I have implemented the heap sort algorithm which passes my tests. Although, I would like to ask you if I can improve anything from readability to performance.
import java.util.List;
/**
* Created by Orestis on 17/07/2015
*/
public class HeapSort {
public static <T extends Comparable<? super T>> void sort(List<T> list) {
heapSort(list);
}
private static <T extends Comparable<? super T>> void heapSort(List<T> list){
int heapSize = list.size() - 1;
buildMaxHeap(list, heapSize);
for (int i = list.size() - 1; i >= 1; i--) {
exchange(0, i, list);
heapSize--;
maxHeapify(list, 0, heapSize);
}
}
/**
*
* Maintain the max-heap property (list[find_parent(i)] >= list[i])
* If the max-heap property is violated float down list[i]
*/
private static <T extends Comparable<? super T>> void maxHeapify(List<T> list, int index, int heapSize) {
int largest = index; // initialise largest to index.

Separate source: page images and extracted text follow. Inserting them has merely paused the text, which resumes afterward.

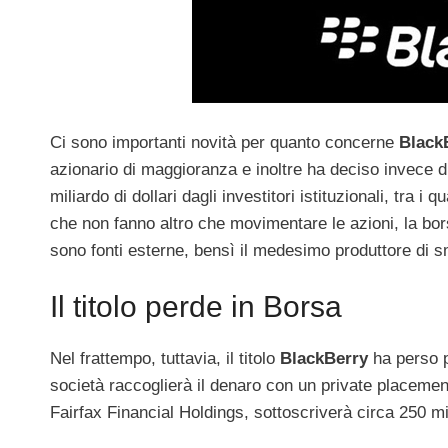
Ci sono importanti novità per quanto concerne
Black
azionario di maggioranza e inoltre ha deciso invece di
miliardo di dollari dagli investitori istituzionali, tra i q
che non fanno altro che movimentare le azioni, la bors
sono fonti esterne, bensì il medesimo produttore di 
Il titolo perde in Borsa
Nel frattempo, tuttavia, il titolo
BlackBerry
ha perso p
società raccoglierà il denaro con un private placement 
Fairfax Financial Holdings, sottoscriverà circa 250 mili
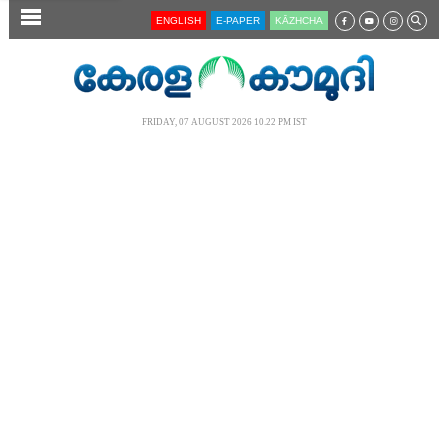
SECTIONS
ENGLISH
E-PAPER
KĀZHCHA
HOME
LATEST
FRIDAY, 07 AUGUST 2026 10.22 PM IST
AUDIO
NOTIFIED NEWS
POLL
KERALA
LOCAL
NEWS 360
CASE DIARY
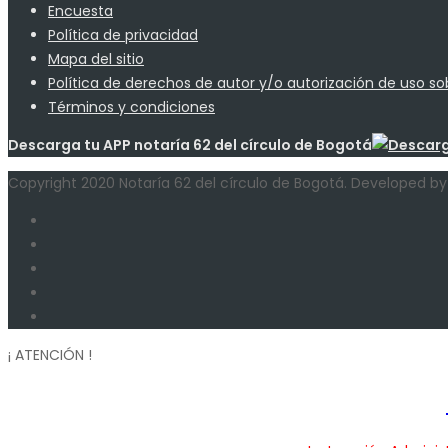
Encuesta
Política de privacidad
Mapa del sitio
Política de derechos de autor y/o autorización de uso so
Términos y condiciones
Descarga tu APP notaría 62 del círculo de Bogotá
Copyright 2020 Notaría 62 del círculo de Bogotá. Developed 
¡ ATENCIÓN !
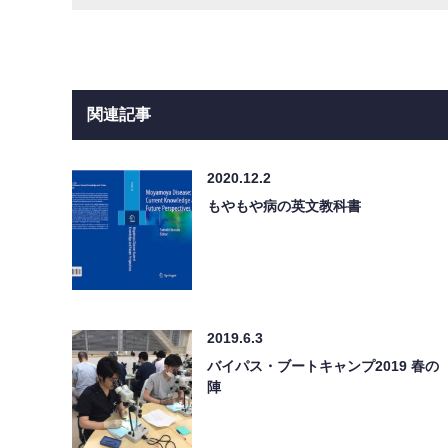
関連記事
2020.12.2
もやもや病の英文教科書
2019.6.3
バイパス・ブートキャンプ2019 春の
陣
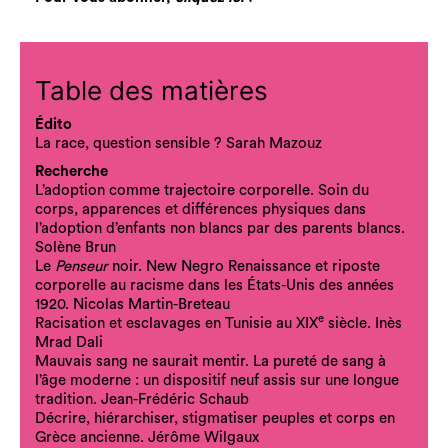
Table des matières
Édito
La race, question sensible ? Sarah Mazouz
Recherche
L’adoption comme trajectoire corporelle. Soin du
corps, apparences et différences physiques dans
l’adoption d’enfants non blancs par des parents blancs.
Solène Brun
Le
Penseur
noir. New Negro Renaissance et riposte
corporelle au racisme dans les États-Unis des années
1920. Nicolas Martin-Breteau
e
Racisation et esclavages en Tunisie au XIX
siècle. Inès
Mrad Dali
Mauvais sang ne saurait mentir. La pureté de sang à
l’âge moderne : un dispositif neuf assis sur une longue
tradition. Jean-Frédéric Schaub
Décrire, hiérarchiser, stigmatiser peuples et corps en
Grèce ancienne. Jérôme Wilgaux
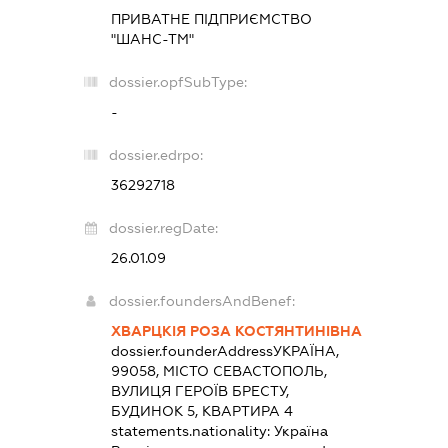
ПРИВАТНЕ ПІДПРИЄМСТВО
"ШАНС-ТМ"
dossier.opfSubType:
-
dossier.edrpo:
36292718
dossier.regDate:
26.01.09
dossier.foundersAndBenef:
ХВАРЦКІЯ РОЗА КОСТЯНТИНІВНА
dossier.founderAddress
УКРАЇНА,
99058, МІСТО СЕВАСТОПОЛЬ,
ВУЛИЦЯ ГЕРОЇВ БРЕСТУ,
БУДИНОК 5, КВАРТИРА 4
statements.nationality:
Україна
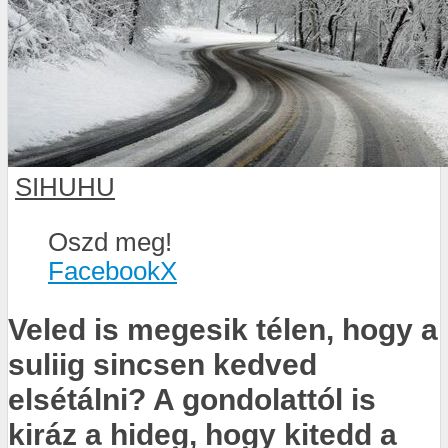
SIHUHU
Oszd meg!
Facebook
X
Veled is megesik télen, hogy a
suliig sincsen kedved
elsétálni? A gondolattól is
kiráz a hideg, hogy kitedd a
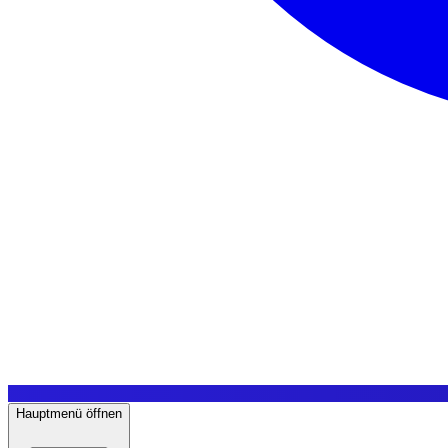
Hauptmenü öffnen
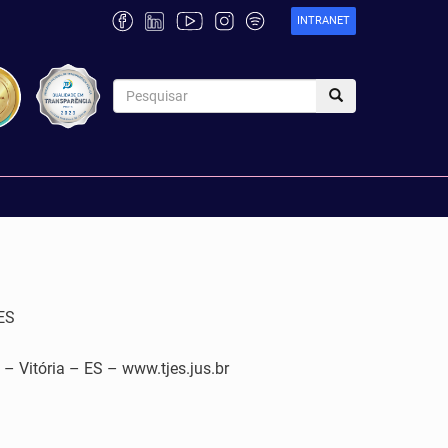
INTRANET
ES
tória – ES – www.tjes.jus.br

int left = findLeftIndex(index);
int right = findRightIndex(index);
if (left <= heapSize && list.get(left).compareTo(list.get(index)) >= 1) {
largest = left;
}
if (right <= heapSize && list.get(right).compareTo(list.get(largest)) >= 1) {
largest = right;
}
if (largest != index) {
exchange(index, largest, list);
maxHeapify(list, largest, heapSize);
}
}
/**
*
* This function goes through the remaining nodes of the heap tree and
* runs maxHeapify on each one.
*/
private static <T extends Comparable<? super T>> void buildMaxHeap(List<T> list, int heapSize) {
int start = (int) Math.floor((heapSize / 2));
for (int i = start; i >= 0; i--) {
maxHeapify(list, i, heapSize);
}
}
private static <T extends Comparable<? super T>> void exchange(int i, int largest, List<T> array){
T temp = array.get(largest);
array.set(largest, array.get(i));
array.set(i, temp);
}
private static int findParentIndex(int index) {
return (index >> 1) ^ 1;
}
private static int findLeftIndex(int index) {
return (index << 1) ^ 1;
}
private static int findRightIndex(int index) {
return (index << 1) + 2;
}
}